The keystone of the whole conference for me was the Town Hall conversation between marketers and bloggers, Marketing to Women of Color: The Real Deal. It was a moderated dialogue between marketers and bloggers and was easily my favorite talk of Blogalicious. Cheryl Mayberry McKissack was a great moderator and got the best out of her 10 panelists. I was struck by the marketers' savvy about social media and blogging, compared to my general impression of the state of marketing online a few years ago. They described a big part of their jobs as educating their clients about what influence and reach mean: that they're much more complex than a single metric or ranking can express. The bloggers, all great speakers, were Veronica Arreola from VivaLaFeminista, Heather Barmore from NoPasaNada, and Shameeka Ayers (The Broke Socialite). They referred to the Women of Color Marketing Panel at BlogHer 2009 and to Stefania Pomponi-Butler and Kelly from MochaMomma's original point in 2007 at BlogHer Business, about marketers not approaching women of color who blog or their readers. I hope someone transcribes or summarizes all that the panelists at the Blogalicious Town Hall said, or that there's video.
If you want to meet some fantastic bloggers you could not do better than to click on the links for all the panelists from Blogalicious and read their blogs and Twitter feeds. You could also do a Twitter search on blogalicious09 and follow whoever says something of interest to you. You also might do a Google Blogsearch over the next few weeks to see who's talking about it. Including but not limited to!
As a member and employee of BlogHer I felt especially proud that so many people at Blogalicious had become aware of each other or had met in real life at BlogHer conferences over the past few years. It makes me happy to be part of an organization that has a strong commitment to inclusion. We especially can see that reflected in our conference speakers, who are 80% new speakers each year which prioritizes fresh voices, and this year with steady improvement, our conference speakers were 30% women of color. It is even better and makes me even happier to see a blogging conference with 99% women of color as expert speakers on the topics of blogging and social media. It seems very clear to me that Blogalicious will extend its own reach and empowerment through conferences, as well as through MamaLaw Media Group's network to connect women of color who blog with marketers and sponsors, The b-Link
I would like to add there is NO EXCUSE for us to ever see another "Web 2.0" or *ahem* "White 2.0" conference without the involvement of some of these women and their hundreds of contacts and colleagues. I hope y'all heard me. That was bold and in caps for good reason! However, one of the great things about Blogalicious is that it shows we do not necessarily need to be vying to get into the door of some other person's conference or get the attention of Mr. A-Lister even if that brings us cash and reputation. We've proved it over and over again, even while there are many amazing, supportive men in our lives. My point is, though, Blogalicious is one more example of the power women have in ourselves and in solidarity with each other.
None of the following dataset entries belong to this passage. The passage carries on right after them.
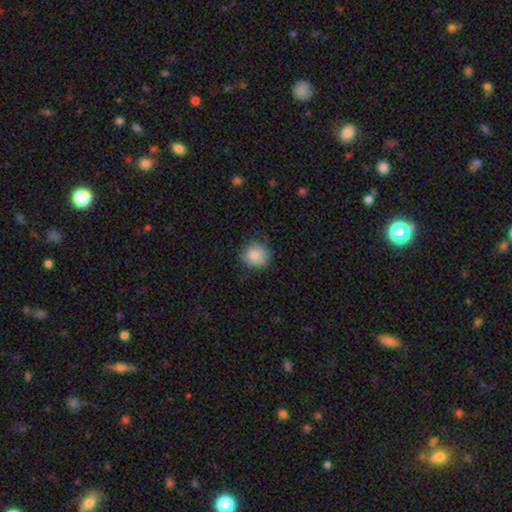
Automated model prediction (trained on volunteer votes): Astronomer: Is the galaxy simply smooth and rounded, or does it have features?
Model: smooth — 87%.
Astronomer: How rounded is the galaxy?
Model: round — 88%.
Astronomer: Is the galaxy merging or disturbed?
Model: none — 82%.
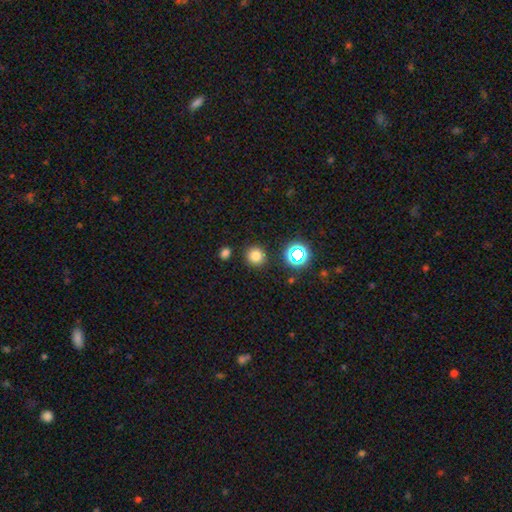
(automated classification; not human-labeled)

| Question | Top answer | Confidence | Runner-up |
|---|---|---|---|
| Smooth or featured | smooth | 76% | star or artifact (18%) |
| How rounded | round | 92% | in between (7%) |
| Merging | none | 88% | minor disturbance (7%) |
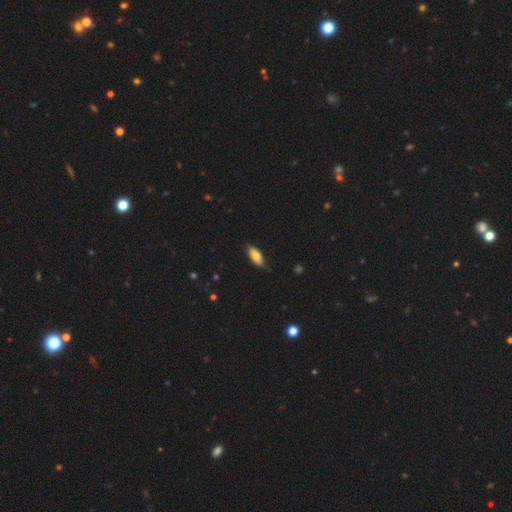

I felt welcome and appreciated at Blogalicious as well as very appreciative of being there. As a wheelchair user I felt very appreciative at the decent access of the hotel and the baseline of people's politeness at not being questioned 80 times a day about my disability and physical health, which white women even feminist allies and so on, often feel very entitled to have my time in educating them and sharing my personal medical information at their whim and "need to know". Like most people, I don't enjoy talking about the same thing over and over, being othered, put on the spot and questioned about things that aren't anyone's business and that if you care to know you could read about on one of my numerous blogs -- duh.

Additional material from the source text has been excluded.